Output each line of the material below as a Markdown table with the columns Row and Line, numbering the rows and skipping any blank lines. Leave the pictures out of the table.

━━━━━ PROVIDED INFORMATION ━━━━━

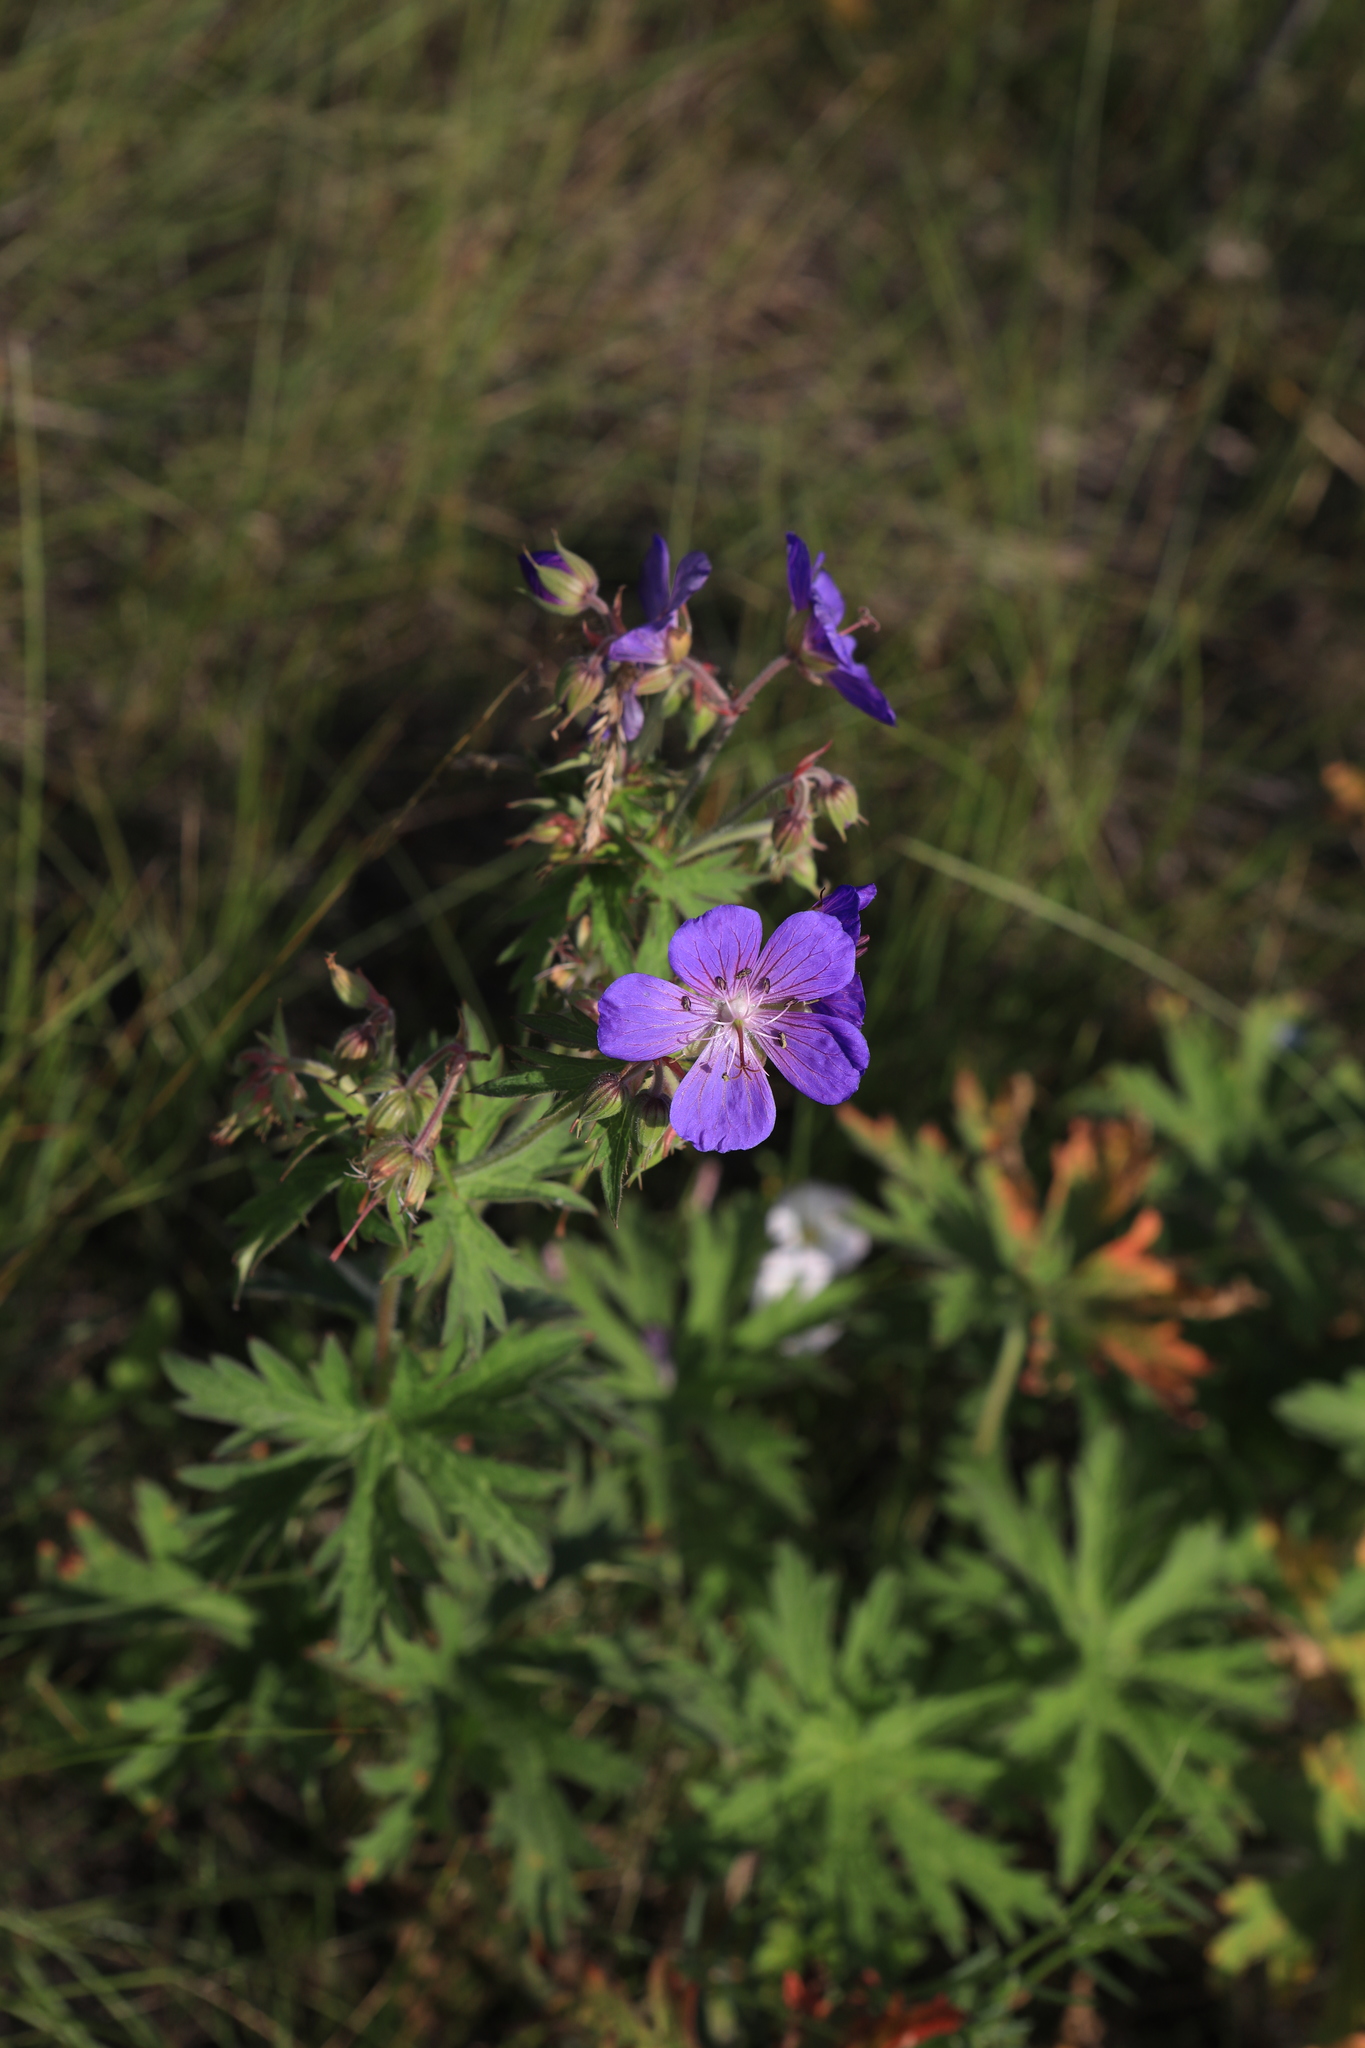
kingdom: Plantae
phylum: Tracheophyta
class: Magnoliopsida
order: Geraniales
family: Geraniaceae
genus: Geranium
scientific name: Geranium pratense
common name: Meadow crane's-bill
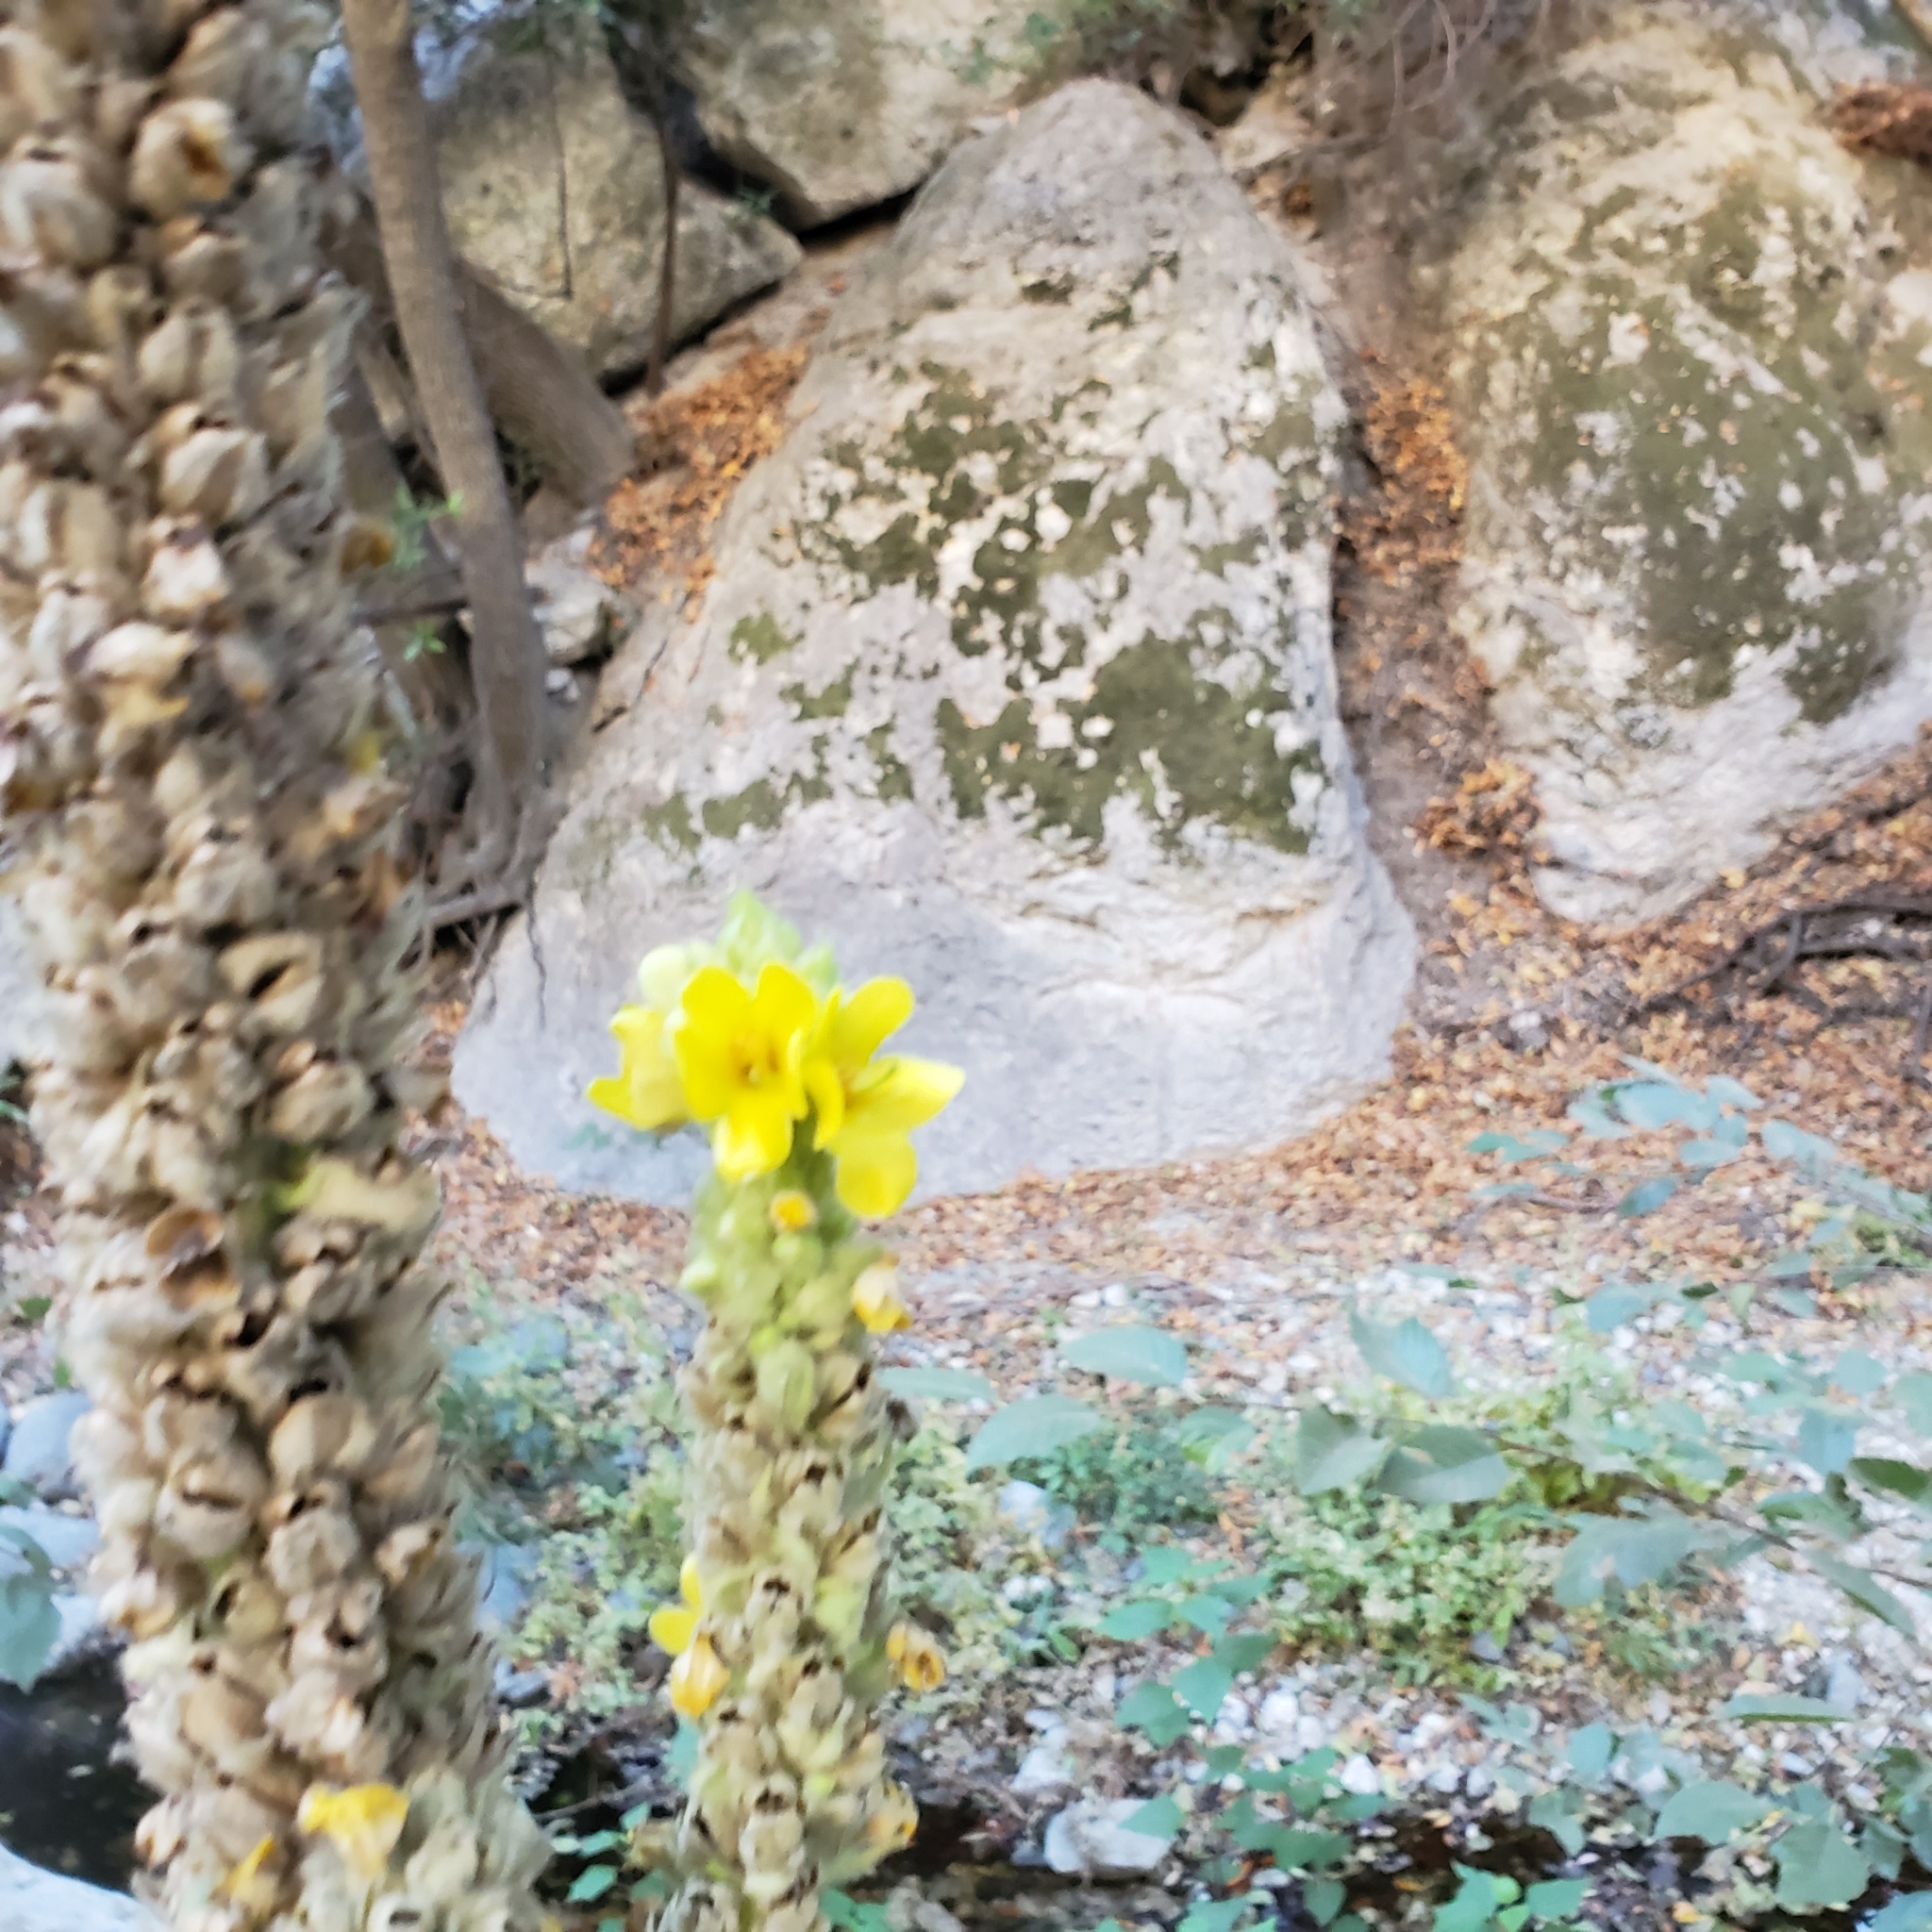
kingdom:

━━━━━

**CORRECT ANSWER**
| Row | Line |
|---|---|
| 1 | kingdom: Plantae |
| 2 | phylum: Tracheophyta |
| 3 | class: Magnoliopsida |
| 4 | order: Geraniales |
| 5 | family: Geraniaceae |
| 6 | genus: Geranium |
| 7 | scientific name: Geranium pratense |
| 8 | common name: Meadow crane's-bill |
| 9 | kingdom: |